To-do item >> Return every line from the one containing "ier deaths by" down to the one containing "madness. The reasoning", including both of those lines, reproduced character for character.
□ □ □ □ □
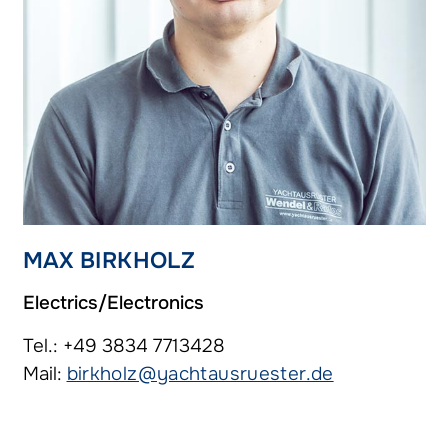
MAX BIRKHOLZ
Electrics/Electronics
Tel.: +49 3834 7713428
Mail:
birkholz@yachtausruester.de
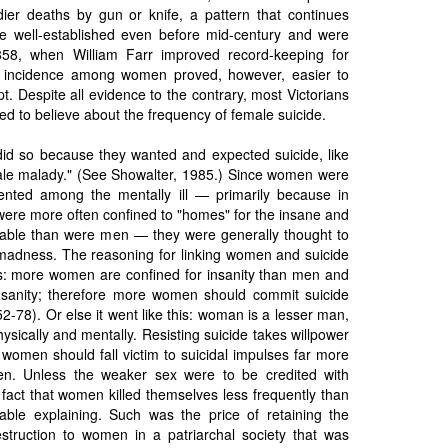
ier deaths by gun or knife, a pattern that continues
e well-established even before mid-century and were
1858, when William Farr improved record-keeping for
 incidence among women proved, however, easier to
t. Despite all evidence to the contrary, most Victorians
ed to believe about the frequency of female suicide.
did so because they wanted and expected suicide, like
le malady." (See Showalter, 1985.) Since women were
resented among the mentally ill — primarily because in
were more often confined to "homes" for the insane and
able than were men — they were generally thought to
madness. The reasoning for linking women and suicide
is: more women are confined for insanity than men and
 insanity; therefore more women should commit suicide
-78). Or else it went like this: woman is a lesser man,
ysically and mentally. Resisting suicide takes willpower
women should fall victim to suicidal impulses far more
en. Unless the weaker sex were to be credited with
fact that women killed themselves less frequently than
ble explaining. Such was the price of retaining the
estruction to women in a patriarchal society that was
□ □ □ □ □
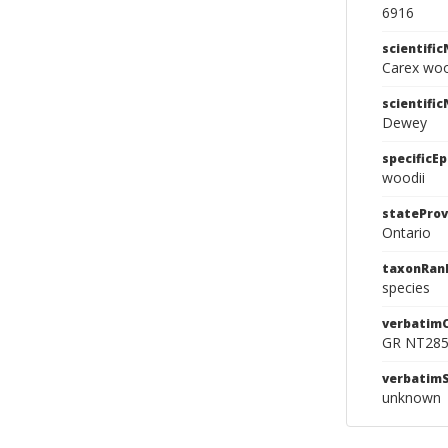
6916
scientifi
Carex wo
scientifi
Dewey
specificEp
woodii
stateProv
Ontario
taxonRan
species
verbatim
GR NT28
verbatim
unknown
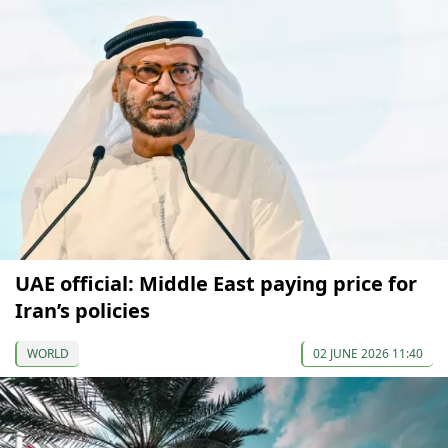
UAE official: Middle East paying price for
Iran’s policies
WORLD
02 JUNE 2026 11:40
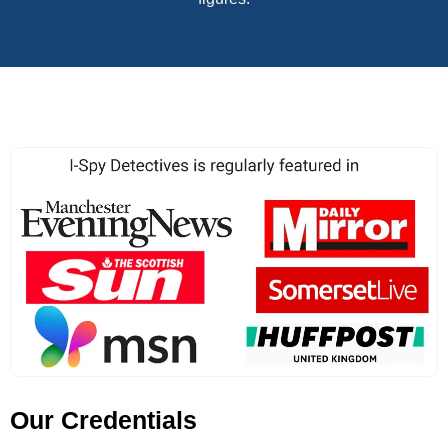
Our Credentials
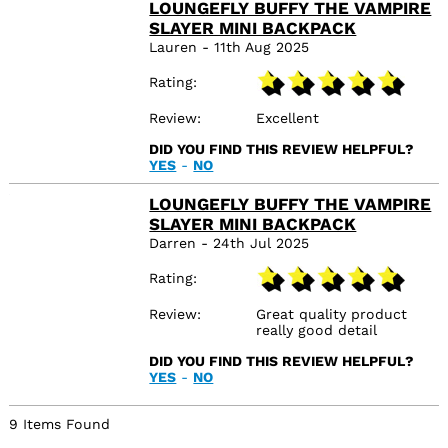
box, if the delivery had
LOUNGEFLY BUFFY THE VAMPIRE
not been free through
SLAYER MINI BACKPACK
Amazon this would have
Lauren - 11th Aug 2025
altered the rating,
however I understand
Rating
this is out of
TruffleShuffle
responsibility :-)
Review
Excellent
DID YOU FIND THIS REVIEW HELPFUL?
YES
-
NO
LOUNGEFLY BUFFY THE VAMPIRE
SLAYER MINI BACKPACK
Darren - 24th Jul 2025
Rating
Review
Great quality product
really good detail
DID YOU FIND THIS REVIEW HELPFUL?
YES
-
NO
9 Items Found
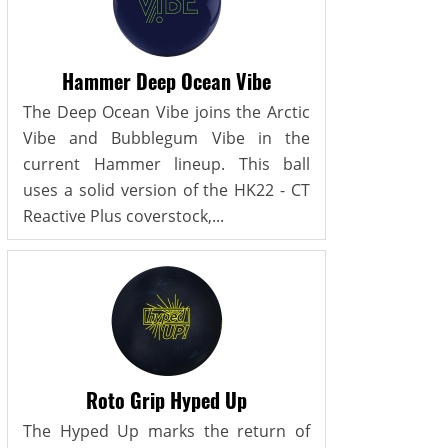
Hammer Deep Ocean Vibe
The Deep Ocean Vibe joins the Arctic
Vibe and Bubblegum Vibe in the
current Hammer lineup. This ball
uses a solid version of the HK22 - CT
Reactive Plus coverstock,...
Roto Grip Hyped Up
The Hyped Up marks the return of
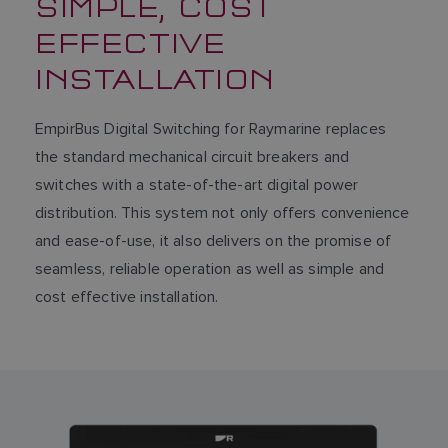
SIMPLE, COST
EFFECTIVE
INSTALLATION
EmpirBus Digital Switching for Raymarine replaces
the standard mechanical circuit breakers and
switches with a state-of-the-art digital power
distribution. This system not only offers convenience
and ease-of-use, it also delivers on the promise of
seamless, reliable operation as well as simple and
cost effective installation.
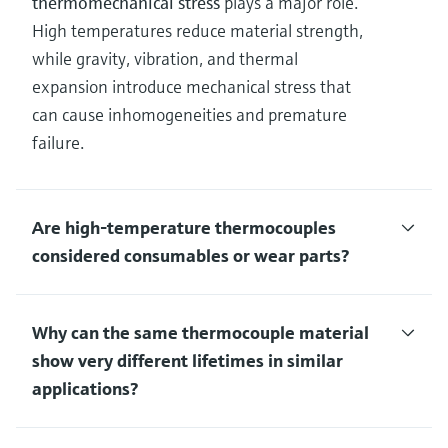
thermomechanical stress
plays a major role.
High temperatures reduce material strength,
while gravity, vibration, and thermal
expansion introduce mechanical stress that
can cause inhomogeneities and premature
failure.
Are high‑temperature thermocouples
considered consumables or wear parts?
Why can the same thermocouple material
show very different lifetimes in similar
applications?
□ □ □ □ □
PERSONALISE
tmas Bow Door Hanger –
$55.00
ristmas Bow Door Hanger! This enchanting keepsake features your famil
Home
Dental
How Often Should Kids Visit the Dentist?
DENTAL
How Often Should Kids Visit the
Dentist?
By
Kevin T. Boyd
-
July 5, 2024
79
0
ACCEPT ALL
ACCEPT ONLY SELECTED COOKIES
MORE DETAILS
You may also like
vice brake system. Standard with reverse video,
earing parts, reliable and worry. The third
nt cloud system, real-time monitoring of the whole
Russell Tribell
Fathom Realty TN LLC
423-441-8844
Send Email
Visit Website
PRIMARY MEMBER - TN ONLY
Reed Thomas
□ □ □ □ □
Exercise output >>
ier deaths by gun or knife, a pattern that continues
e well-established even before mid-century and were
1858, when William Farr improved record-keeping for
 incidence among women proved, however, easier to
t. Despite all evidence to the contrary, most Victorians
ed to believe about the frequency of female suicide.
did so because they wanted and expected suicide, like
le malady." (See Showalter, 1985.) Since women were
resented among the mentally ill — primarily because in
were more often confined to "homes" for the insane and
able than were men — they were generally thought to
madness. The reasoning for linking women and suicide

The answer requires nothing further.